A place to sit down and establish temporary relationships, explore traditional fruit and vegetable markets, process new languages, do street photography, write it down.

Make sense of it later.

After seven months new volunteers arrived. You briefed them.

1. Lao don't plan 2. They have no concept of time. 3. They don't accept responsibility for their actions. 4. Family and farming come first. 5. They are eager to learn. 6. Retention is a problem. 7. Practice meditation and comprehension checks.

Return to Luang Prabang for 90 daze. Sit in herbal steam baths every afternoon clearing accumulated gunk dust from lungs. Polish a new narrative nonfiction book entitled The Language Company.

Shiny. Dented from dialogue, drama, dreams.

All writing is garbage.

A friend recommends an opportunity. You make contact and get lucky finding a p/t volunteer job at an upscale eco-lodge seven hours by boat up the Nam Ou River helping with management and English practice with fifteen staff. Low season. Husband wife and daughter left for a Thai hospital where she will birth Emil.

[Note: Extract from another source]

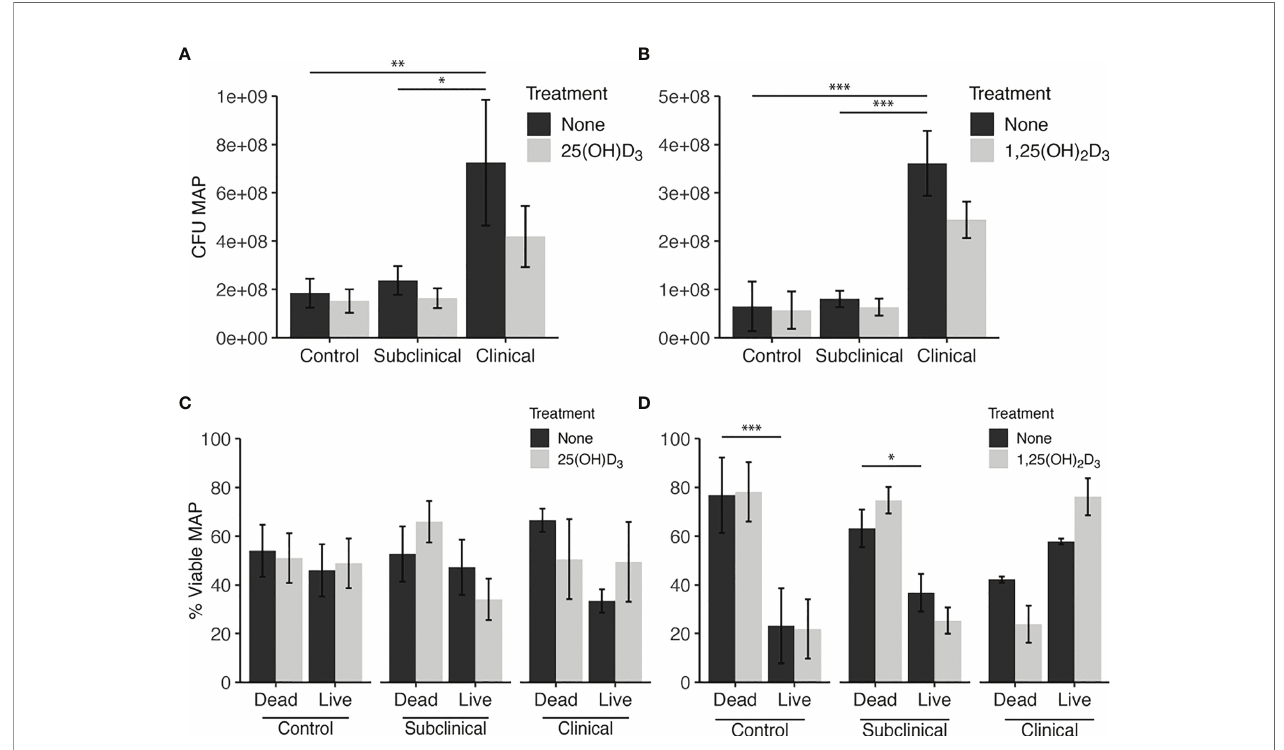
FIGURE 3 | Quantitation of Mycobacterium avium subsp. paratuberculosis (MAP) present within monocyte-derived macrophages (MDMs) cultured from naturally infected dairy cattle (subclinical n=8, clinical n=8, and noninfected controls n=8). Viable intracellular MAP colony forming units (CFUs) were quanti fi ed using PMAxx dye and IS900 gene ampli fi cation via real time qPCR and standard curve. (A, B) show CFU recovered from samples. (C, D) show proportion of viable MAP that was calculated from PMAxx viability CFU data divided by the number of MAP inoculated in MDM cultures to achieve a 10:1 MOI. Data are presented as the mean ± SE and signi fi cance is de fi ned as *< 0.05, **< 0.01, ***<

Stay two months. Facilitate courage with kitchen, restaurant, and housekeeping staff.

Laughter is an effective elective.

Live next to a wide flowing brown river rushing south for 448 kilometers from China to the sea near Nam. Gardens of butterflies, red hibiscus, looming granite mountains, river, forests.

Dancing cloud thoughts.

Calm wisdom mind meditation.

Everything you do is a meditation.

Culture is what you are.

Nature is what you can be.

Linguistic Semantics. The map is not the territory.

Your visa will expire. No new job no chance to renew.

Return to Seems Ripe. Discover a new adventure. Let's go.

Luang Prabang - exit. Kiss your Lao artist lover good eye. You've known each other three years. In out love dialogue. She has the imagination heart. You've encouraged her skill these years providing her with watercolor paper, inks, and pens. She's created a nice portfolio.

You're not saving anyone.

Modern fancy glass and brass empty new LP international airport. On the second floor among rows of empty seats and shops, three steel accordion passenger tubes wait for big planes. Tourism=money=tourism.

The old squat French style fading yellow airport disintegrates down the road. It has character speaking memories. Remember when?

Heavy rain, clouds obscure mountains. Smiling security man said, nice hat, real style. It's an Akubra Traveler from OZ you say, showing him the sweat stained interior. Twenty rabbits made this hat. Rabbits love making hats when not nibbling in gardens or making baby rabbits. Wearing this hat brings me good luck. I can't be manipulated, fooled, folded, stapled or spindled. He smiles, have a nice trip.

Fifteen people go to Pakse on a prophet. 1:45 airborne. Clouds, blue sky. Clouds should know you by now.

In transit. 30 minutes. You walk out, free as a bird. A Lao man with a gold watch put his black attaché case down, lit a cigarette, made a call. A man pulls up in a black SUV, walks over to the man, talks and picks up the case. They board a flight to Vientiane.

The bag contains top-secret nuclear vision material and contracts with Chinese/Thailand developers to build twelve dams on the Mekong. Signed sealed delivered. COD.

Carlos and his wife from Mexico sit in 14 A/B. He's a government official. Sleek gray black hair and meticulous bushy moustache. You mention Gabo, yes, said Carlos, he was a great man and writer.

100 Years of Solitude

They're going to Angkor Wat for two days. You give them a quick vision - get a tuk-tuk at 5:00 a.m. Have a noodle breakfast on your way out. Enjoy exploding sun over fields. You get to Banteay Srei early. Before Japanese and Chinese locusts. It has the most intricate hand carved designs by women.

See Preh Khan-hall of dancers, Bayon, Ta Prohm, main Angkor temple. Ramayana story in stone. You show them Srei black and white images. Carvings, monkey guardians, stone stories. Did you take them, she said. Yes. They are beautiful.

Explore the jungle. See how you feel. Meet butterflies. They know the way through mysterious passages.

His questions: currency, safety, cost, typical Khmer food, scams, mosquitos. Brief them. I talk to airborne malaria insects. We speak the same language. They don't bother me. You need a hat, water, open heart-mind. Slow steps.

It's all a spiritual journey, said Carlos. Thanks for your help.